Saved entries
■ ■ ■ ■ ■ ■ ■

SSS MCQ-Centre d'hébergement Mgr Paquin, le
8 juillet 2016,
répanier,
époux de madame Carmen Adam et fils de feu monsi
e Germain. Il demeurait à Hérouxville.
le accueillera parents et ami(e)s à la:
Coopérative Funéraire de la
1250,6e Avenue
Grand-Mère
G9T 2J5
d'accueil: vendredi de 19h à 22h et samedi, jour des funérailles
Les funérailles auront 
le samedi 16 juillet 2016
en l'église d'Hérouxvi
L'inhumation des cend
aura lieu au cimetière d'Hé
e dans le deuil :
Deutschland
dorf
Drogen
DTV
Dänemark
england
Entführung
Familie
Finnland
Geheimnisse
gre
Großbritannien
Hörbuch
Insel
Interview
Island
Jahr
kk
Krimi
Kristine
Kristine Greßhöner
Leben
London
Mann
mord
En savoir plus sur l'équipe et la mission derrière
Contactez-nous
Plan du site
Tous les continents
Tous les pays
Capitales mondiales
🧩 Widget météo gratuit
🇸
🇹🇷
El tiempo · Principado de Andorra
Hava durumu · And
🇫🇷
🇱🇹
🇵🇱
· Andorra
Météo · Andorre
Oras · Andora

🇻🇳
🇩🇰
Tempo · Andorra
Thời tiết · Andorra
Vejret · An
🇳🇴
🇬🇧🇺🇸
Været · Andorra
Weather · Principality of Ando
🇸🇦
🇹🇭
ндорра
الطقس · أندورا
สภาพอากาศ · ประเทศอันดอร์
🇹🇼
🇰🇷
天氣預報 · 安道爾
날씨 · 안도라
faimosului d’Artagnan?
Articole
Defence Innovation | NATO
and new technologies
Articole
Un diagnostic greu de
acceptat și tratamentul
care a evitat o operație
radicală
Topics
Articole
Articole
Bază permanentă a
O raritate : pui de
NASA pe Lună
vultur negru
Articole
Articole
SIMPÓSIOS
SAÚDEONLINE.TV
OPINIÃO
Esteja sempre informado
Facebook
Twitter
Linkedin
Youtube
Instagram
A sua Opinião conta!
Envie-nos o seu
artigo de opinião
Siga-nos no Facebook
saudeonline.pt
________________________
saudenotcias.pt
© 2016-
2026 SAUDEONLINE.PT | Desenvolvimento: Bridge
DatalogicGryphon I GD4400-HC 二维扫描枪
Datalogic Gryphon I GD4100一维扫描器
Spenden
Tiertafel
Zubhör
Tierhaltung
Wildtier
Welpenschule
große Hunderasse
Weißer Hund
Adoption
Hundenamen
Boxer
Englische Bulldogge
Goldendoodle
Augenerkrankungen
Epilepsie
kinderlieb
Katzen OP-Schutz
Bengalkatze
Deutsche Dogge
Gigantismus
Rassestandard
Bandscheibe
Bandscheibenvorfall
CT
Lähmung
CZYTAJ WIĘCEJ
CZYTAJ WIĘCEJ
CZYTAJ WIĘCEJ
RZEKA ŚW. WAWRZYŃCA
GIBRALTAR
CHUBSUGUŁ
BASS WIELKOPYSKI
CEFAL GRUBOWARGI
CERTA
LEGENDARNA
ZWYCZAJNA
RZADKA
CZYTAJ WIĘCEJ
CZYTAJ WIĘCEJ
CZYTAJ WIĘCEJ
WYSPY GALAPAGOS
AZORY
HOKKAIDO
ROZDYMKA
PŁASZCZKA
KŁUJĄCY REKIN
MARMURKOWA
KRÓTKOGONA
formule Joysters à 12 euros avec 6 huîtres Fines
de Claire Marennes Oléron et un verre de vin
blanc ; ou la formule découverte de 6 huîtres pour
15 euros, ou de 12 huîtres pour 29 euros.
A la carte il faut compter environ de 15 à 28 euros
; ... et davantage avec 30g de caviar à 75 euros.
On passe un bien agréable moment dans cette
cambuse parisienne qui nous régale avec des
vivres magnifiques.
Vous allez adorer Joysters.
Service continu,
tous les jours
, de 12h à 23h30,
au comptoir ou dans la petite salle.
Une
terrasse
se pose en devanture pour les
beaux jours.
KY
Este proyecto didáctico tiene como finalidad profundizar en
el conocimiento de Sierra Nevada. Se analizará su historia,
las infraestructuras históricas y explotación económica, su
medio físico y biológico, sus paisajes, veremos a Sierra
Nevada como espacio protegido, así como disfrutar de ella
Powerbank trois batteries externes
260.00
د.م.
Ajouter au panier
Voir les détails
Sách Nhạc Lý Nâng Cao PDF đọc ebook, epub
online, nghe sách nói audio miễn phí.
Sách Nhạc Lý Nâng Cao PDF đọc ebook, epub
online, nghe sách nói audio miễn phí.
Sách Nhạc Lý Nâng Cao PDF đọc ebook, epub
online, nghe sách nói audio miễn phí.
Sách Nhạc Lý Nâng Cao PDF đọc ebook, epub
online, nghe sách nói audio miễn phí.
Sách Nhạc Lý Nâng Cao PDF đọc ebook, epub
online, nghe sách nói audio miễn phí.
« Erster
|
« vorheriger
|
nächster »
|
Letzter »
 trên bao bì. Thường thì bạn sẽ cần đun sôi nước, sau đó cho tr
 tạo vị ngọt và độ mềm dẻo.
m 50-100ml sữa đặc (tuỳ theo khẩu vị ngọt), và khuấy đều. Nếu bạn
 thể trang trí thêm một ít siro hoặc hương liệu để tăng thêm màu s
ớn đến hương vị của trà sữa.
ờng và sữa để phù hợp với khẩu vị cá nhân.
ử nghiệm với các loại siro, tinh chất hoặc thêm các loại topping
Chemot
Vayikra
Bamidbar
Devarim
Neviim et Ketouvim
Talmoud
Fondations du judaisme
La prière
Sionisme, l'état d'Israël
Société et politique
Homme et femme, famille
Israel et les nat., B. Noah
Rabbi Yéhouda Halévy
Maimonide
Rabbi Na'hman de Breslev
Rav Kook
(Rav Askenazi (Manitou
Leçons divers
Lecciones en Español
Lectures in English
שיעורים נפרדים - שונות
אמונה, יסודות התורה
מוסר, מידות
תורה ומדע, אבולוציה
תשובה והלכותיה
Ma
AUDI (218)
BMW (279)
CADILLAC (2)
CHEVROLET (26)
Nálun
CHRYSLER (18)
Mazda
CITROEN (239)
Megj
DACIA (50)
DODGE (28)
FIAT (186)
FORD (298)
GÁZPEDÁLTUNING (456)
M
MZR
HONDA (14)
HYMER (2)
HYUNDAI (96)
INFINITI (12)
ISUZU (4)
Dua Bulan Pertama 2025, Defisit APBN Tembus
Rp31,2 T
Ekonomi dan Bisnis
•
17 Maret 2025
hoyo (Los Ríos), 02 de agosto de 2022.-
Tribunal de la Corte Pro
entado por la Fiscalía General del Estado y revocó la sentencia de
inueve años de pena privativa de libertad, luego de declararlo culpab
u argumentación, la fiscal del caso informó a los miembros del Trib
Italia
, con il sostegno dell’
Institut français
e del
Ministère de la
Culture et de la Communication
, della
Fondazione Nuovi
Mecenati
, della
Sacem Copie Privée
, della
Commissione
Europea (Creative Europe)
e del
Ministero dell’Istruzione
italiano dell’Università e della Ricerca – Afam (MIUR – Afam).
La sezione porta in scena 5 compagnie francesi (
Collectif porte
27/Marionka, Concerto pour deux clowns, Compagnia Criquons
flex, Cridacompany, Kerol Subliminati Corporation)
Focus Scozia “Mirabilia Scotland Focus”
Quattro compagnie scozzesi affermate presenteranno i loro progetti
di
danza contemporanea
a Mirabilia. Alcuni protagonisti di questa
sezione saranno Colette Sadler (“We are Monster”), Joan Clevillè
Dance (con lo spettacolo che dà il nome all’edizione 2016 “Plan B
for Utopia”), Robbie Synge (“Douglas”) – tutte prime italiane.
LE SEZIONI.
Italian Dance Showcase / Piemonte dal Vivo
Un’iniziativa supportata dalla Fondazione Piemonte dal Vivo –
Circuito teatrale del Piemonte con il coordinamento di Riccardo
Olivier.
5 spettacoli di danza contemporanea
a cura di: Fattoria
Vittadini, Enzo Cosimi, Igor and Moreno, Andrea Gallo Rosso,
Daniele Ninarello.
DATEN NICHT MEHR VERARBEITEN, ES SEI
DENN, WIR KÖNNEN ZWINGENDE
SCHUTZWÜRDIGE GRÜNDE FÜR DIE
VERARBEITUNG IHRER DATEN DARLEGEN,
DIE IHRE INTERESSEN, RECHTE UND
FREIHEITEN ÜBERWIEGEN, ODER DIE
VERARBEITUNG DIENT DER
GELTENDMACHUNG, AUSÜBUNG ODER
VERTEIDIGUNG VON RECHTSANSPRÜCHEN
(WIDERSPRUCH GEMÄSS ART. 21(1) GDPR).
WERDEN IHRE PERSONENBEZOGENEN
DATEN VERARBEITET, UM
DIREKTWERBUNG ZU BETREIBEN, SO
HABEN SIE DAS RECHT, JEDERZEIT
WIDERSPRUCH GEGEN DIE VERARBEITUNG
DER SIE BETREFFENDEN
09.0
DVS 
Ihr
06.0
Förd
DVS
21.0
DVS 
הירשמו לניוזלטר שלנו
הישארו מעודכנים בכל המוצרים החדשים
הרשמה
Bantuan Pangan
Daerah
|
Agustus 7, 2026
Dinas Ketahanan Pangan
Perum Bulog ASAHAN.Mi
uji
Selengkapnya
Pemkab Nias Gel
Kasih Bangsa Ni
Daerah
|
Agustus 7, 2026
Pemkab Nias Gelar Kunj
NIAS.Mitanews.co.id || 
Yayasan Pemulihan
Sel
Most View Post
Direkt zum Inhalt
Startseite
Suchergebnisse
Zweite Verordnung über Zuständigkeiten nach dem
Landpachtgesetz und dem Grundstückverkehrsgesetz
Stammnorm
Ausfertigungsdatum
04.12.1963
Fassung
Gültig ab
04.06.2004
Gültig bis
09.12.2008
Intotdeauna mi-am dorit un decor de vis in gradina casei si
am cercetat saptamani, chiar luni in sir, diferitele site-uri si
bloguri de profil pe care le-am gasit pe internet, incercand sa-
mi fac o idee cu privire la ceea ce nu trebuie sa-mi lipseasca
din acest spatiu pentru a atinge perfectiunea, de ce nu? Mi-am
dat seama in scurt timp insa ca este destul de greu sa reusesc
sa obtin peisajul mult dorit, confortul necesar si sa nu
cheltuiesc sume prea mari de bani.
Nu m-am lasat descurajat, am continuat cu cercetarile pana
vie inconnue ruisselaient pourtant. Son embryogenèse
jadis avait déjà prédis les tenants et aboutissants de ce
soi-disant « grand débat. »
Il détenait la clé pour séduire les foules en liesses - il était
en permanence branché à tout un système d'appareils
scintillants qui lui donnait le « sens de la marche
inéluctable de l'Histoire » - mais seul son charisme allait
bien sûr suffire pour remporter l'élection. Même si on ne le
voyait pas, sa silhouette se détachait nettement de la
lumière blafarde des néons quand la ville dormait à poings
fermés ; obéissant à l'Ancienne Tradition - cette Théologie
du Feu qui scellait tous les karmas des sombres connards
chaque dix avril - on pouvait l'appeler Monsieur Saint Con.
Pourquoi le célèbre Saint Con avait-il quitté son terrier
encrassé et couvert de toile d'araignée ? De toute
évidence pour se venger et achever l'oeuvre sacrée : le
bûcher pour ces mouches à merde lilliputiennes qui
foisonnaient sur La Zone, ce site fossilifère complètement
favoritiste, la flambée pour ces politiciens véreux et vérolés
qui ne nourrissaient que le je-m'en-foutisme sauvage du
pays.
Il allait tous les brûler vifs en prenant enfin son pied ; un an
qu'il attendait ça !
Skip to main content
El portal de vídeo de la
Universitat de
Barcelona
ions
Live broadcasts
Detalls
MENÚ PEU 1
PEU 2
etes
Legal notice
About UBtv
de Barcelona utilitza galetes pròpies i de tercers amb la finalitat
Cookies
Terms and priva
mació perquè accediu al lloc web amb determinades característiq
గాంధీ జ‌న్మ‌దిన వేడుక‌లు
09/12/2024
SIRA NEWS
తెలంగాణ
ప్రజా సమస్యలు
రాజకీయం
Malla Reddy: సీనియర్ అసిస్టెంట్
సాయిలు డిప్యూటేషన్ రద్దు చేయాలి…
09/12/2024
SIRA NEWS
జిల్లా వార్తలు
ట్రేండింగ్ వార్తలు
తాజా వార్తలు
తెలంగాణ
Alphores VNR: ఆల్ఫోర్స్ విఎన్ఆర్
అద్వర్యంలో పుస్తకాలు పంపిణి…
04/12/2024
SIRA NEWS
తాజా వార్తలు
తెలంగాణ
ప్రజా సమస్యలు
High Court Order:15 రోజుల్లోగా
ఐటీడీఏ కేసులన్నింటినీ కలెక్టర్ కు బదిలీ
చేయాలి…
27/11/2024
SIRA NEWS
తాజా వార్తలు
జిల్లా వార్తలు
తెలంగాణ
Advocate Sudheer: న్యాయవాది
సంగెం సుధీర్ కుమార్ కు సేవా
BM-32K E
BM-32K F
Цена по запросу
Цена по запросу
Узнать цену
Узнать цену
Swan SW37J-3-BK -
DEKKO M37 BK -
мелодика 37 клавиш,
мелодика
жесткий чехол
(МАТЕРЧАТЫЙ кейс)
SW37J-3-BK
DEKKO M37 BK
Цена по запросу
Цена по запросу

■ ■ ■ ■ ■ ■ ■

== What is expected ==
Bring together all lines of the entries above in which the string "greu" occurs.

== Output for this task ==
Un diagnostic greu de
dat seama in scurt timp insa ca este destul de greu sa reusesc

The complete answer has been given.